YZM: The novel raises questions of identity—who is French, who is American. Do you feel those issues have particular relevance today?
AD: As nationalism spreads across Europe and the U.S., I’ve been thinking a lot about the difference between a sense of identity which unites people and one which seeks to keep people out. Sometimes, it seems, there’s a fine line between the two. I’m proud of being half French, of being mostly bilingual, of making a mean crêpe, but at the same time, one of the benefits of growing up in two countries is that it forces you to see the arbitrariness of cultural norms. One tiny example, from the dinner table: My American father insisted that, when you were not slicing your food, your left hand belonged on your lap; my French step-grandfather insisted that your left hand always be visible. Both men were repelled by nationalism, but both insisted—often passionately—on the norms he’d been raised with.

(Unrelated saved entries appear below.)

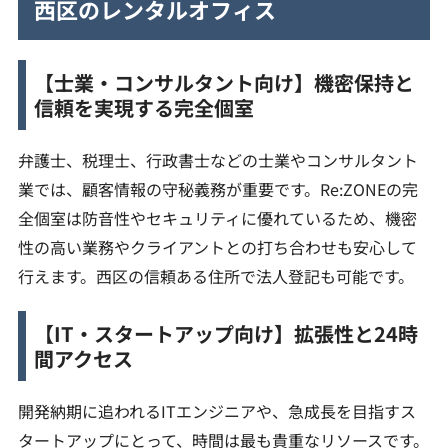
西区のレンタルオフィス
【士業・コンサルタント向け】機密保持と
信頼を実現する完全個室
弁護士、税理士、行政書士などの士業やコンサルタント
業では、顧客情報の守秘義務が重要です。Re:ZONEの完
全個室は防音性やセキュリティに優れているため、機密
性の高い業務やクライアントとの打ち合わせも安心して
行えます。西区の信頼ある住所で法人登記も可能です。
【IT・スタートアップ向け】拡張性と24時
間アクセス
開発納期に追われるITエンジニアや、急成長を目指すス
タートアップにとって、時間は最も貴重なリソースです。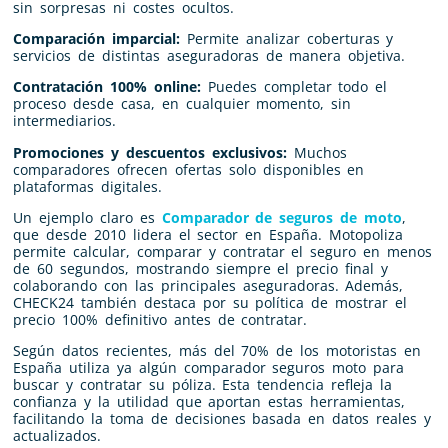
sin sorpresas ni costes ocultos.
Comparación imparcial:
Permite analizar coberturas y
servicios de distintas aseguradoras de manera objetiva.
Contratación 100% online:
Puedes completar todo el
proceso desde casa, en cualquier momento, sin
intermediarios.
Promociones y descuentos exclusivos:
Muchos
comparadores ofrecen ofertas solo disponibles en
plataformas digitales.
Un ejemplo claro es
Comparador de seguros de moto
,
que desde 2010 lidera el sector en España. Motopoliza
permite calcular, comparar y contratar el seguro en menos
de 60 segundos, mostrando siempre el precio final y
colaborando con las principales aseguradoras. Además,
CHECK24 también destaca por su política de mostrar el
precio 100% definitivo antes de contratar.
Según datos recientes, más del 70% de los motoristas en
España utiliza ya algún comparador seguros moto para
buscar y contratar su póliza. Esta tendencia refleja la
confianza y la utilidad que aportan estas herramientas,
facilitando la toma de decisiones basada en datos reales y
actualizados.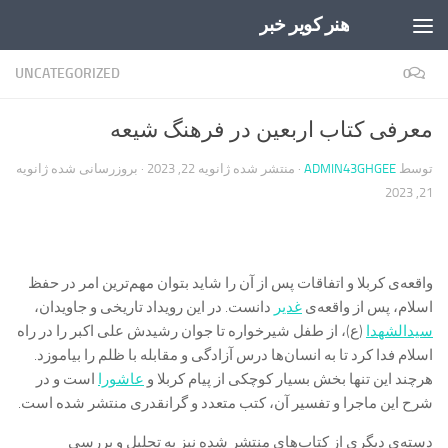
هنر کویر خبر
Skip to content
UNCATEGORIZED
0
معرفی کتاب اربعین در فرهنگ شیعه
توسط
ADMIN43GHGEE
· منتشر شده
ژانویه 22, 2023
· بروزرسانی شده
ژانویه
21, 2023
واقعه‌ی کربلا و اتفاقات پس از آن را شاید بتوان مهم‌ترین امر در حفظ
اسلام، پس از واقعه‌ی
غدیر
دانست. در این رویداد تاریخی و جاویدان،
سیدالشهدا
(ع)، از طفل شیرخواره تا جوان رشیدش علی اکبر را در راه
اسلام فدا کرد تا به انسان‌ها درس آزادگی و مقابله با ظلم را بیاموزد.
هرچند این تنها بخش بسیار کوچکی از پیام کربلا و
عاشورا
است و در
شرح این ماجرا و تفسیر آن، کتب متعدد و گرانقدری منتشر شده است.
دسته‌ی دیگری از کتاب‌های منتشر شده نیز به تحلیل و بررسی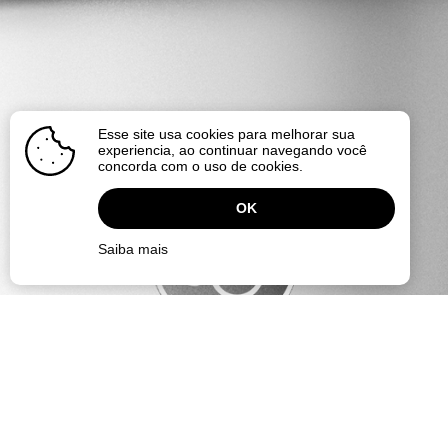
Esse site usa cookies para melhorar sua
experiencia, ao continuar navegando você
concorda com o uso de cookies.
OK
Saiba mais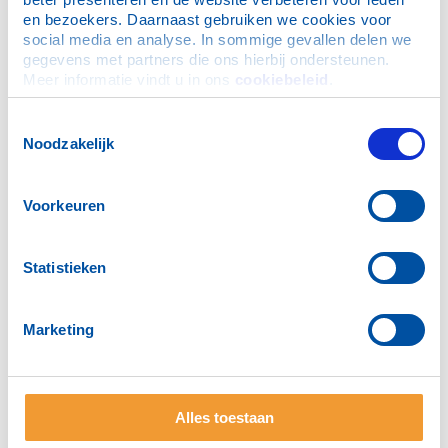
en bezoekers. Daarnaast gebruiken we cookies voor 
social media en analyse. In sommige gevallen delen we 
gegevens met partners die ons hierbij ondersteunen. 
Meer informatie vindt u in ons 
cookiebeleid
.
Toestemmingsselectie
Noodzakelijk
Voorkeuren
Statistieken
Marketing
Alles toestaan
Het bestuur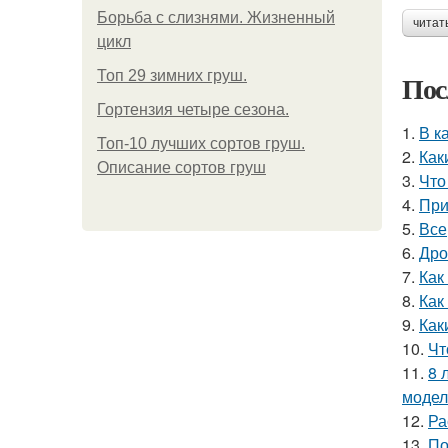
Борьба с слизнями. Жизненный
читат
цикл
Топ 29 зимних груш.
Пос
Гортензия четыре сезона.
1.
В к
Топ-10 лучших сортов груш.
2.
Как
Описание сортов груш
3.
Что
4.
При
5.
Все
6.
Дро
7.
Как
8.
Как
9.
Как
10.
Чт
11.
8 
модел
12.
Ра
13.
По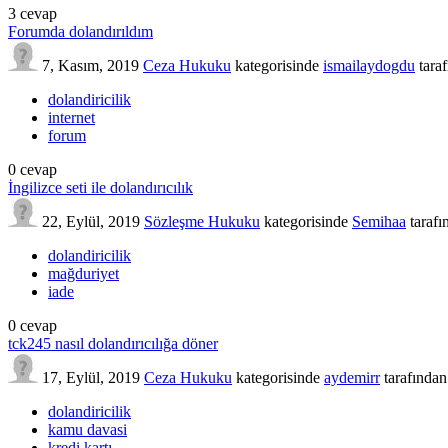
3
cevap
Forumda dolandırıldım
7, Kasım, 2019
Ceza Hukuku
kategorisinde
ismailaydogdu
tara
dolandiricilik
internet
forum
0
cevap
İngilizce seti ile dolandırıcılık
22, Eylül, 2019
Sözleşme Hukuku
kategorisinde
Semihaa
tarafı
dolandiricilik
mağduriyet
iade
0
cevap
tck245 nasıl dolandırıcılığa döner
17, Eylül, 2019
Ceza Hukuku
kategorisinde
aydemirr
tarafından
dolandiricilik
kamu davasi
kredi kartı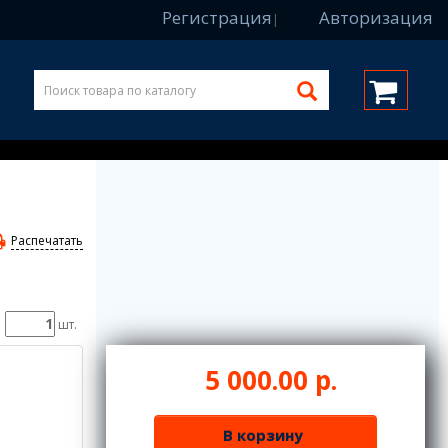
Регистрация
Авторизация
|
Распечатать
шт.
5 000.00 р.
В корзину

Worrying about table manners is a trivial, almost comic thing compared to the horror of nationalism, but both, perhaps, indicate a failure of imagination. A distorted sense of what defines good behavior. To write thoughtfully about the clash of cultures—whether as comedy or tragedy—requires us to explore the ways in which our connections with one another transcend national identity and culture. I hope I’ve done that in this novel.
YZM: And you write about what the arbitrariness of borders can do to families, which feels extremely of the moment.
I that I’ve managed to illuminate a central irony of nationalism: In the 1930s and 40s, and again now, nationalism, for all its insistence on keeping like with like, inevitably tears families apart. Homes are bombed, children are separated from their parents. In my novel, only Polly, born years after the war, can “afford” to worry about national identity—the others are too consumed by a struggle to survive—but Polly is still scarred by the previous generation’s suffering. If Polly were speaking to this question, she’d say that all nations should be abolished, all borders dissolved. My own vote would be for everyone to have the benefit of growing up in many cultures. Two is good, but I wish I knew other, more varied cultures as well as I know French and American culture.